Tasha Chouhan, UK & IE Banking Lead at Tink, agrees: “Financial services providers should embrace the use of open banking technology to enable faster and more accurate credit decisions in real-time that work for everyone. Greater access to financial data allows lenders to make better decisions about affordability and creditworthiness, based on up-to-date income and spending information rather than credit scores or antiquated risk decisioning.”

How can lenders win consumer trust in these trying times?
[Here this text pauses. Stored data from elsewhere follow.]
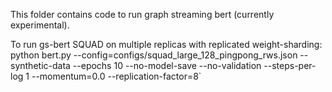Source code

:This folder contains code to run graph streaming bert (currently experimental).

To run gs-bert SQUAD on multiple replicas with replicated weight-sharding:
python bert.py --config=configs/squad_large_128_pingpong_rws.json --synthetic-data --epochs 10 --no-model-save --no-validation --steps-per-log 1 --momentum=0.0 --replication-factor=8`

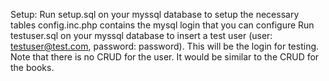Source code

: Setup:
Run setup.sql on your myssql database to setup the necessary tables
config.inc.php contains the mysql login that you can configure
Run testuser.sql on your myssql database to insert a test user (user: testuser@test.com, password: password). This will be the login for testing. Note that there is no CRUD for the user. It would be similar to the CRUD for the books.

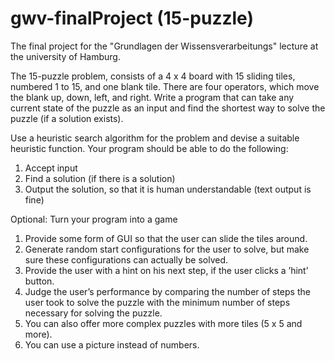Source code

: # gwv-finalProject (15-puzzle)
The final project for the "Grundlagen der Wissensverarbeitungs" lecture at the university of Hamburg.

The 15-puzzle problem, consists of a 4 x 4 board with 15 sliding tiles, numbered 1 to 15,
and one blank tile. There are four operators, which move the blank up, down, left, and
right.
Write a program that can take any current state of the puzzle as an input and find the
shortest way to solve the puzzle (if a solution exists). 

Use a heuristic search algorithm for the problem and devise a suitable heuristic function.
Your program should be able to do the following:
1. Accept input
2. Find a solution (if there is a solution)
3. Output the solution, so that it is human understandable (text output is fine)

Optional: Turn your program into a game
1. Provide some form of GUI so that the user can slide the tiles around.
2. Generate random start configurations for the user to solve, but make sure these
configurations can actually be solved.
3. Provide the user with a hint on his next step, if the user clicks a ’hint’ button.
4. Judge the user’s performance by comparing the number of steps the user took to
solve the puzzle with the minimum number of steps necessary for solving the puzzle.
5. You can also offer more complex puzzles with more tiles (5 x 5 and more).
6. You can use a picture instead of numbers.

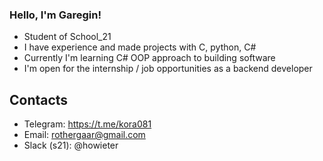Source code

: ### Hello, I'm Garegin!
* Student of School_21
* I have experience and made projects with C, python, C#
* Currently I'm learning C# OOP approach to building software
* I'm open for the internship / job opportunities as a backend developer

## Contacts
* Telegram: https://t.me/kora081
* Email: rothergaar@gmail.com
* Slack (s21): @howieter

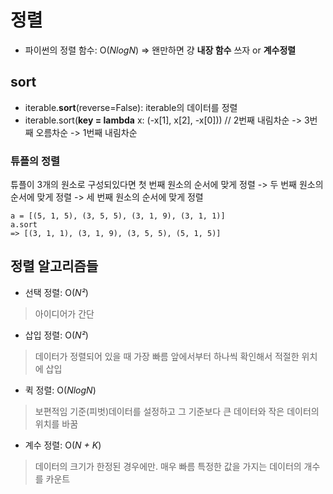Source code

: # 정렬

- 파이썬의 정렬 함수: O(*NlogN*)  => 왠만하면 걍 **내장 함수** 쓰자 or **계수정렬**
## sort
- iterable.**sort**(reverse=False): iterable의 데이터를 정렬
- iterable.sort(**key = lambda** x: (-x[1], x[2], -x[0]))	// 2번째 내림차순 -> 3번째 오름차순 -> 1번째 내림차순
### 튜플의 정렬
튜플이 3개의 원소로 구성되있다면 
첫 번째 원소의 순서에 맞게 정렬 -> 두 번째 원소의 순서에 맞게 정렬 -> 세 번째 원소의 순서에 맞게 정렬

    a = [(5, 1, 5), (3, 5, 5), (3, 1, 9), (3, 1, 1)]
    a.sort
    => [(3, 1, 1), (3, 1, 9), (3, 5, 5), (5, 1, 5)]

## 정렬 알고리즘들
- 선택 정렬:  O(*N²*)
> 아이디어가 간단
- 삽입 정렬: O(*N²*) 
> 데이터가 정렬되어 있을 때 가장 빠름
> 앞에서부터 하나씩 확인해서 적절한 위치에 삽입
- 퀵 정렬: O(*NlogN*)
> 보편적임 
> 기준(피벗)데이터를 설정하고 그 기준보다 큰 데이터와 작은 데이터의 위치를 바꿈
- 계수 정렬: O(*N + K*)
> 데이터의 크기가 한정된 경우에만. 매우 빠름
> 특정한 값을 가지는 데이터의 개수를 카운트
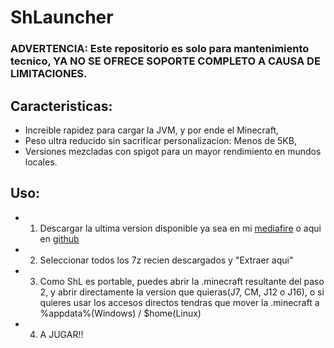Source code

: # ShLauncher


### ADVERTENCIA: Este repositorio es solo para mantenimiento tecnico, YA NO SE OFRECE SOPORTE COMPLETO A CAUSA DE LIMITACIONES.


## Caracteristicas:
- Increible rapidez para cargar la JVM, y por ende el Minecraft,
- Peso ultra reducido sin sacrificar personalizacion: Menos de 5KB,
- Versiones mezcladas con spigot para un mayor rendimiento en mundos locales.


## Uso:
- 1) Descargar la ultima version disponible ya sea en mi [mediafire](https://www.mediafire.com/folder/bvgcfcsd153ul/ShLauncher) o aqui en [github](https://github.com/Majhrs16/ShLauncher/releases)
- 2) Seleccionar todos los 7z recien descargados y "Extraer aqui"
- 3) Como ShL es portable, puedes abrir la .minecraft resultante del paso 2, y abrir directamente la version que quieras(J7, CM, J12 o J16), o si quieres usar los accesos directos tendras que mover la .minecraft a %appdata%(Windows) / $home(Linux)
- 4) A JUGAR!!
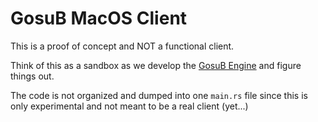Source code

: # GosuB MacOS Client
This is a proof of concept and NOT a functional client.

Think of this as a sandbox as we develop the [GosuB Engine](https://github.com/gosub-browser/gosub-engine) and figure things out.

The code is not organized and dumped into one `main.rs` file since this is only experimental and not meant to be a real client (yet...)
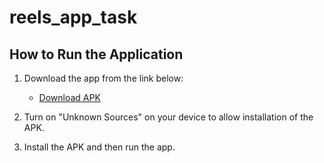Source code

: # reels_app_task

## How to Run the Application

1. Download the app from the link below:
   - [Download APK](https://drive.google.com/file/d/1x_P4nMKxLIHXBwfPsK3Nr8FxcRy2A8wO/view?usp=sharing)

2. Turn on "Unknown Sources" on your device to allow installation of the APK.

3. Install the APK and then run the app.
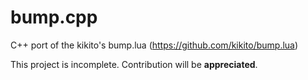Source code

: # bump.cpp
C++ port of the kikito's bump.lua (https://github.com/kikito/bump.lua)

This project is incomplete.
Contribution will be **appreciated**.
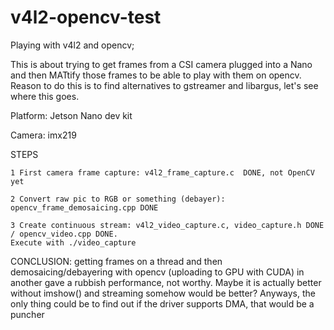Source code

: # v4l2-opencv-test

Playing with v4l2 and opencv;

This is about trying to get frames from a CSI camera plugged into a Nano and then MATtify those frames to be able to play with them on opencv.
Reason to  do this is to find alternatives to gstreamer and libargus, let's see where this goes.

Platform: Jetson Nano dev kit

Camera: imx219

STEPS


 	1 First camera frame capture: v4l2_frame_capture.c  DONE, not OpenCV yet
 
	2 Convert raw pic to RGB or something (debayer): opencv_frame_demosaicing.cpp DONE

	3 Create continuous stream: v4l2_video_capture.c, video_capture.h DONE / opencv_video.cpp DONE. 
	Execute with ./video_capture

CONCLUSION: getting frames on a thread and then demosaicing/debayering with opencv (uploading to GPU with CUDA) in another gave a rubbish performance, not worthy.
	Maybe it is actually better without imshow() and streaming somehow would be better? Anyways, the only thing 
	could be to find out if the driver supports DMA, that would be a puncher 
			

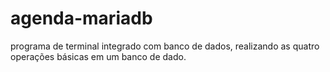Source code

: # agenda-mariadb
programa de terminal integrado com banco de dados, realizando as quatro operações básicas em um banco de dado.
There’s an argument that short-term lenders – particularly buy-now-pay-later (BNPL) – have lost their halo post-Covid. Creditspring’s Neil Kadagathur argues that many BNPL customers didn’t understand the implications of falling behind on repayments, with nearly half of respondents in one survey unaware that they could be referred to a debt collector for missing a BNPL payment. It’s a worrying state of affairs. Recessions have a way of creating the unfortunate illusion that lenders are profiting off the desperation of hard-pressed consumers.

“Traditionally, there has been widespread distrust of lenders and this remains the case,” Kadagathur explains. “Unfortunately, the lending industry has often been seen as focused on profits over customer wellbeing – over four in ten (43%) people believe lenders encourage them to take out more money than they can afford, and fewer than one in five (17%) see lenders as responsible businesses that care about their financial wellbeing.

“Over the next few months, lenders are likely to see increased applications from borrowers due to the cost-of-living crisis – and the focus from lenders should be ensuring that they offer proper support. Stringent affordability checks are vital to protect borrowers and ensure they aren’t overlending, which puts borrowers at increased risk of debt. For this, an integrated tech approach using open banking to review financial information with the borrower’s permission can ensure more accurate and quicker decisions around borrower affordability, streamlining the process but also providing more support to borrowers at a time when they need it most.”

Paul Randall continues: “During an economic downturn, the borrower profiles that lenders are targeting will narrow, so lenders need to do everything they can to collect as much relevant data as possible to keep their group of target customers as broad as possible.”

He warns that lenders must either become more cautious or pass the risk onto borrowers: “A trend we’ve seen before during economic downturns and recessions is larger financial institutions tightening their risk profiles and awarding fewer loans, while smaller financial organisations might try to prioritise the customer experience by not clamping down as hard but charging more for repayments in an attempt to mitigate the added risk.”

Whatever approach they choose, lenders must do something to show willing and play their part in any financial crisis, as Neil Kadagathur argues: “The industry needs to work more closely with external stakeholders… to boost financial education, lend more responsibly and improve transparency. All these steps will provide more support for borrowers at a time when many people’s finances are under pressure.”